De este modo, Magnus se va adentrando en la psiquis del criminal: “El alcohol le borraba esos recuerdos, forzados por su superior de la oficina central de inteligencia del Reich, que lo había mandado a inspeccionar in situ cómo avanzaban los trabajos de exterminio, a pesar de que él le había pedido que lo eximiera de esa tarea. A la mala suerte de que le tocara un jefe sádico, le debía tocar ahora tener enterrada en la cabeza esa fosa llena de cadáveres que había visto en Minsk, tan cercana aún que era como si su cerebro estuviera manchado con los pedazos de cerebro que le habían ensuciado el abrigo de piel de oso después de que un soldado rematara a una moribunda con su bebé”.
En este párrafo tenemos acceso a la decisión del título de la novela, inspirado en la mala suerte que Eichmann supuestamente siente. Este párrafo nos muestra un cierto… ¿sentimiento de culpa?
Progresivamente Magnus va puliendo una efigie que adquiere profundidad y complejidad, alejándose de la impresión boba que se le ha adjudicado al criminal.
Efectivamente, en la nota final de la novela, Magnus explica sus motivaciones para su elaboración, principalmente surgidas del “odio descontrolado que mi padre sentía por Adolf Eichmann”, y también advierte que su intención no era describir un monstruo, ni dejarlo como “el imbécil que popularizó Hannah Arendt, una mujer tan inteligente que para demostrar su desprecio por el villano de su libro no quiso reconocerle ni una pizca de la aptitud humana que ella más valoraba”.
No hay duda: la representación que se hace de Eichmann no es la de un monstruo, tampoco la de un estúpido.
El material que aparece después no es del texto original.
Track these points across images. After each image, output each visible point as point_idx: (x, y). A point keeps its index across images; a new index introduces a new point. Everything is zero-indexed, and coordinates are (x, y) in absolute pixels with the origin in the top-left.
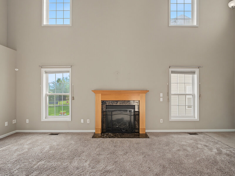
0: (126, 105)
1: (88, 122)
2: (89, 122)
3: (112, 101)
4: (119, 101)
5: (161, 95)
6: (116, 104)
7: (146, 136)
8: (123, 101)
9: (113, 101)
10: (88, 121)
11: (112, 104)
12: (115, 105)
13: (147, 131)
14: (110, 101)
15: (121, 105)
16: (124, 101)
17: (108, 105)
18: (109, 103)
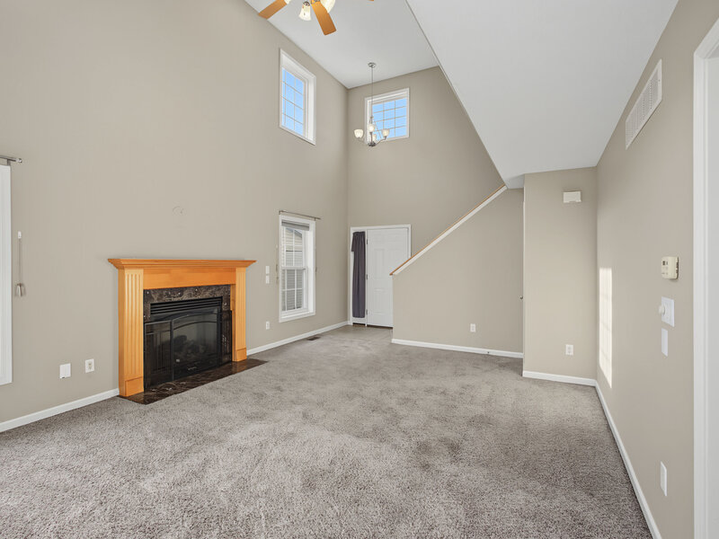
0: (204, 297)
1: (87, 371)
2: (93, 369)
3: (167, 289)
4: (186, 288)
5: (267, 268)
6: (180, 299)
7: (251, 363)
8: (195, 287)
9: (171, 289)
10: (89, 366)
11: (167, 300)
12: (176, 299)
13: (249, 352)
14: (164, 289)
15: (193, 298)
16: (200, 287)
17: (157, 302)
18: (161, 295)
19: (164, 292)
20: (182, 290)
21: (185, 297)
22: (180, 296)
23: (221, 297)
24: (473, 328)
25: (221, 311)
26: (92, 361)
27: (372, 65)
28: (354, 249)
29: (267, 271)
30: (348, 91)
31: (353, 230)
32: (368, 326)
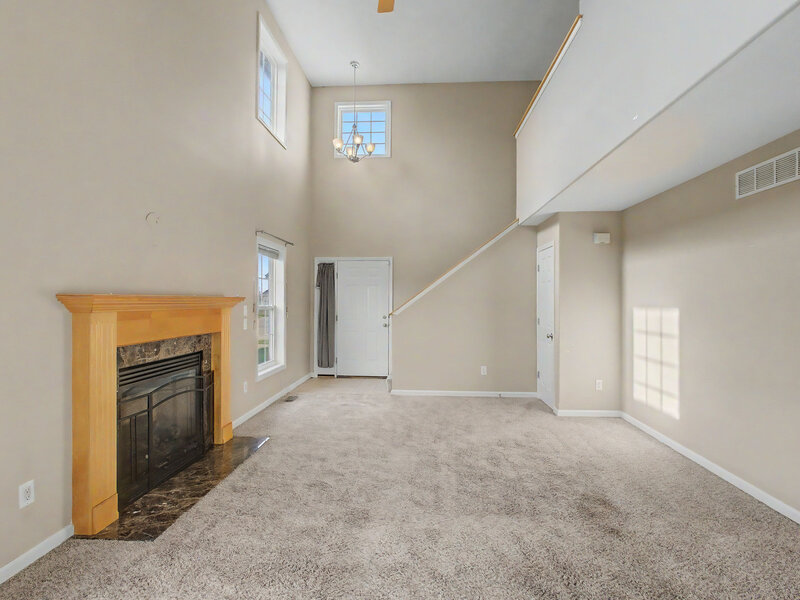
0: (183, 352)
1: (23, 503)
2: (32, 500)
3: (141, 344)
4: (163, 340)
5: (245, 310)
6: (156, 357)
8: (173, 339)
9: (145, 344)
10: (26, 494)
11: (140, 360)
12: (151, 360)
15: (171, 356)
16: (178, 338)
17: (127, 366)
18: (133, 354)
19: (137, 349)
20: (158, 345)
21: (162, 356)
22: (157, 353)
23: (201, 352)
24: (484, 370)
25: (200, 373)
26: (30, 483)
27: (354, 64)
28: (320, 285)
29: (245, 313)
30: (314, 89)
31: (318, 260)
32: (339, 377)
Es la de un ser humano con capacidad de introspección, con emociones y hasta opiniones audaces y progresistas.
Recordando a su madre, por ejemplo, reflexiona: “… su propia madre había muerto como consecuencia de los cinco hijos que había parido y Klement nunca logró quitarse la culpa por haber participado de ese homicidio…”.
Y, en un improbable atisbo de feminismo (y pese a que en otra escena el mismo Klement abofetea a su esposa), leemos: “… las mujeres, en cualquier lugar del mundo, eran la mejor parte de la humanidad. Francamente creía preferible que ellas tomaran las riendas del planeta, ya que, siendo las que conservaban y protegían la vida, resultaban más confiables que los hombres…”.
Magnus se adentra peligrosamente en la cabeza de Eichmann cuando finalmente es capturado por los agentes, y da curso a una serie de reflexiones vitales, sumamente humanas en su concepción.
Es verdad, la noción de “banalidad” ya se ha erradicado de su representación. Está ausente cuando leemos, en pleno apresamiento, su deseo de dialogar con sus captores: “Le hubiera gustado demostrarles que no tenía nada contra los judíos entonando el Shemá Israel…”.
Y: “Se habría puesto de rodillas para rogarle que se quedara un rato más, que fumaran juntos ese cigarrillo y siguieran conversando…”. El paroxismo llega con la identificación bíblica. Cuando le informan que será llevado a Israel para ser enjuiciado, “Eichmann pensó: yo soy Moisés, he guiado al pueblo judío hacia la Tierra Prometida”.
El desafortunado es una novela arriesgada, polémica, conflictiva. Sin duda una publicación que causará escozor en más de algún sector e, idealmente, debate.
Ahora, mientras repaso “El judío imaginario”, también un libro catalogado como polémico cuando apareció en Francia a principio de los 80, no puedo sino reproducir las anotaciones de Alain Finkielkaut: “La memoria: toma de conciencia retrasada del genocidio. Descubro ahora que esta desgracia que yo creía poder hacer mía, proclamando mi identidad judía, es inapropiable”.
En el segundo capítulo de su extraordinario, doloroso, honesto libro, Finkielkaut escribe: “Se ha roto el resorte dramatúrgico. Soy un actor sin contrato, un trágico en paro. Ni siquiera puedo afirmar ‘Soy judío’ sin sentir inmediatamente la penosa impresión de aprovechar el genocidio para mí y de revestirme con el suplicio de los demás”.